This repo is used to train large state-of-the-art graph neural networks from scratch on datasets like OC20, OMol25, or OMat24, among others.
FAIRChem Training Framework Overview¶
The FAIRChem training framework currently uses a simple SPMD (Single Program Multiple Data) paradigm. It is made of several components:
User CLI and Launcher - The
fairchemCLI can run jobs locally using torch distributed elastic or on SLURM. More environments may be supported in the future.Configuration - We strictly use Hydra YAMLs for configuration.
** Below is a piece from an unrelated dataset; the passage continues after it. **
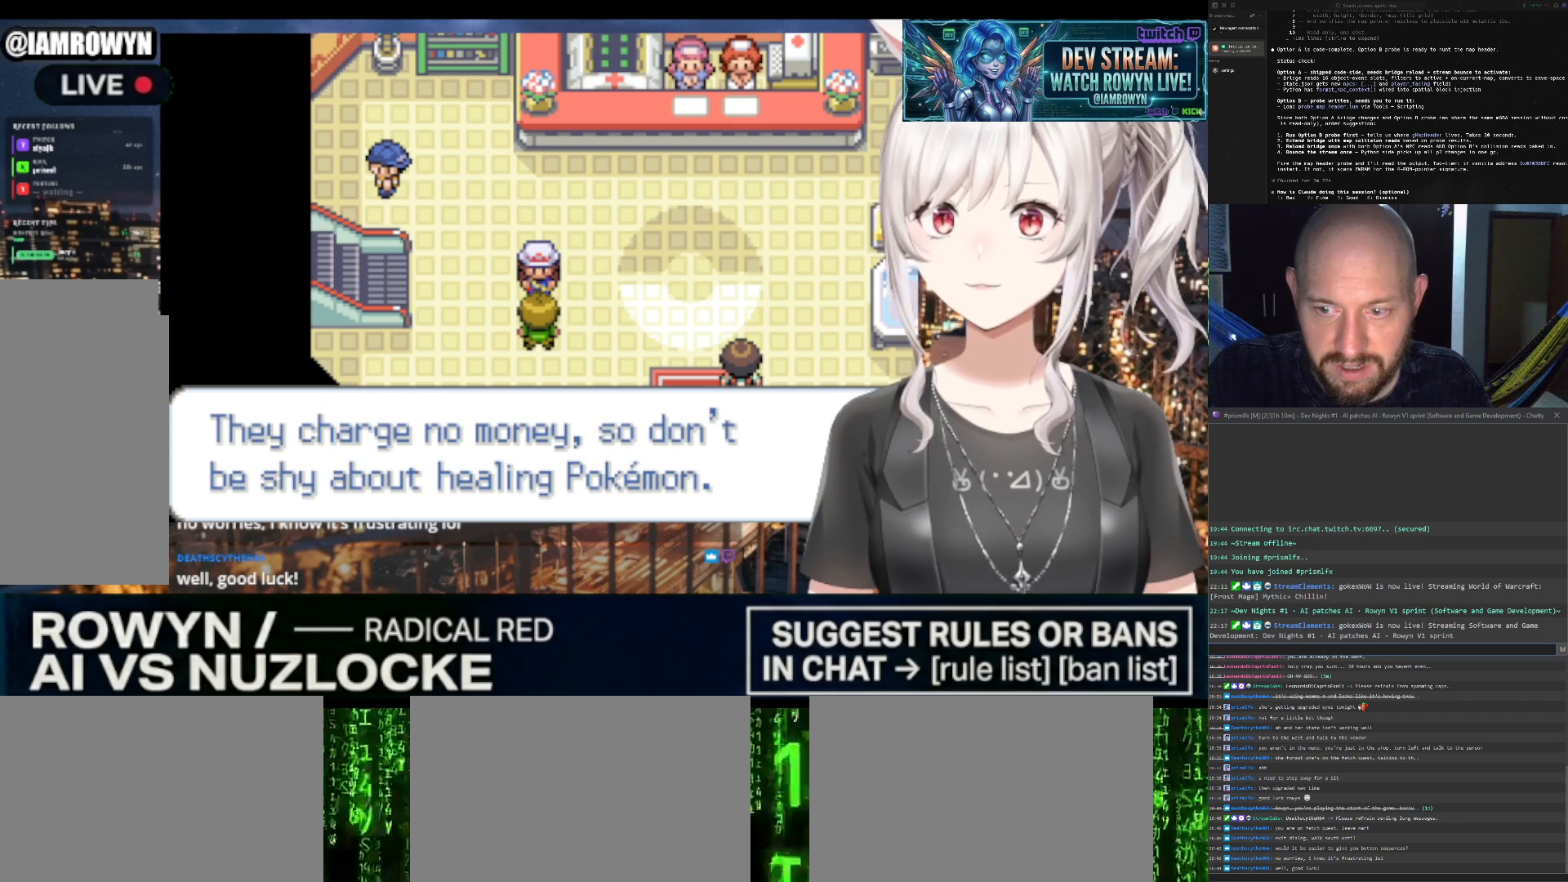
{"buttons": ["A"], "events": []}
Runner Interface - The core program code that is replicated to run on all ranks. An optional Reducer is also available for evaluation jobs. Runners are distinct user functions that run on a single rank (i.e., GPU). They describe separate high-level tasks such as Train, Eval, Predict, Relaxations, MD, etc. Anyone can write a new runner if its functionality is sufficiently different than the ones that already exist.
Trainer - We use TorchTNT as a light-weight training loop. This allows us to cleanly separate the data loading from the training loop.
FAIRChem v2 CLI¶
FAIRChem uses a single CLI for running jobs. It accepts a single argument, the location of the Hydra YAML.
The CLI can launch jobs locally using torch distributed elastic OR on SLURM.
FAIRChem v2 Config Structure¶
A FAIRChem config is composed of only 2 valid top-level keys: job (Job Config) and runner (Runner Config). Additionally, you can add key/values that are used by the OmegaConf interpolation syntax to replace fields. Other than these, no other top-level keys are permitted.
JobConfig represents configuration parameters that describe the overall job (mostly infra parameters) such as number of nodes, log locations, loggers, etc. This is a structured config and must strictly adhere to the JobConfig class.
Runner Config describes the user code. This part of config is recursively instantiated at the start of a job using Hydra instantiation framework.
Example Configurations¶
Local run:
job:
device_type: CUDA
scheduler:
mode: LOCAL
ranks_per_node: 4
run_name: local_training_runSLURM run:
job:
device_type: CUDA
scheduler:
mode: SLURM
ranks_per_node: 8
num_nodes: 4
slurm:
account: ${cluster.account}
qos: ${cluster.qos}
mem_gb: ${cluster.mem_gb}
cpus_per_task: ${cluster.cpus_per_task}
run_dir: /path/to/output
run_name: slurm_run_exampleConfig Object Instantiation¶
To keep our configs explicit (configs should be thought of as an extension of code), we prefer to use the Hydra instantiation framework throughout; the config is always fully described by a corresponding Python class and should never be a standalone dictionary.
Good vs Bad Config Patterns
Bad pattern - We have no idea where to find the code that uses runner or where variables x and y are actually used:
runner:
x: 5
y: 6Good pattern - Now we know which class runner corresponds to and that x, y are just initializer variables of runner. If we need to check the definition or understand the code, we can simply go to runner.py:
runner:
_target_: fairchem.core.components.runner.Runner
x: 5
y: 6Runtime Instantiation with Partial Functions¶
While we want to use static instantiation as much as possible, there will be many cases where certain objects require runtime inputs to create. For example, if we want to create a PyTorch optimizer, we can give it all the arguments except the model parameters (because it’s only known at runtime).
optimizer:
_target_: torch.optim.AdamW
params: ?? # this is only known at runtime
lr: 8e-4
weight_decay: 1e-3optimizer_fn:
_target_: torch.optim.AdamW
_partial_: true
lr: 8e-4
weight_decay: 1e-3# later in the runner
optimizer = optimizer_fn(model.parameters())Training UMA¶
The UMA model is completely defined here. It is also called “escn_md” during internal development since it was based on the eSEN architecture.
Training, evaluation, and inference are all defined in the mlip unit.
To train a model, we need to initialize a TrainRunner with a MLIPTrainEvalUnit.
Due to the complexity of UMA and training a multi-architecture, multi-dataset, multi-task model, we leverage config groups syntax in Hydra to organize UMA training into the following sections:
backbone - selects the specific backbone architecture (e.g., uma-sm, uma-md, uma-large)
cluster - quickly switch settings between different SLURM clusters or local environment
dataset - select the dataset to train on
element_refs - select the element references
tasks - select the task set (e.g., for direct or conservative training)
Example Commands¶
Get training started locally using local settings and the debug dataset:
fairchem -c configs/uma/training_release/uma_sm_direct_pretrain.yaml cluster=h100_local dataset=uma_debugTrain UMA conservative with 16 nodes on SLURM:
fairchem -c configs/uma/training_release/uma_sm_conserve_finetune.yaml cluster=h100 job.scheduler.num_nodes=16 run_name="uma_conserve_train"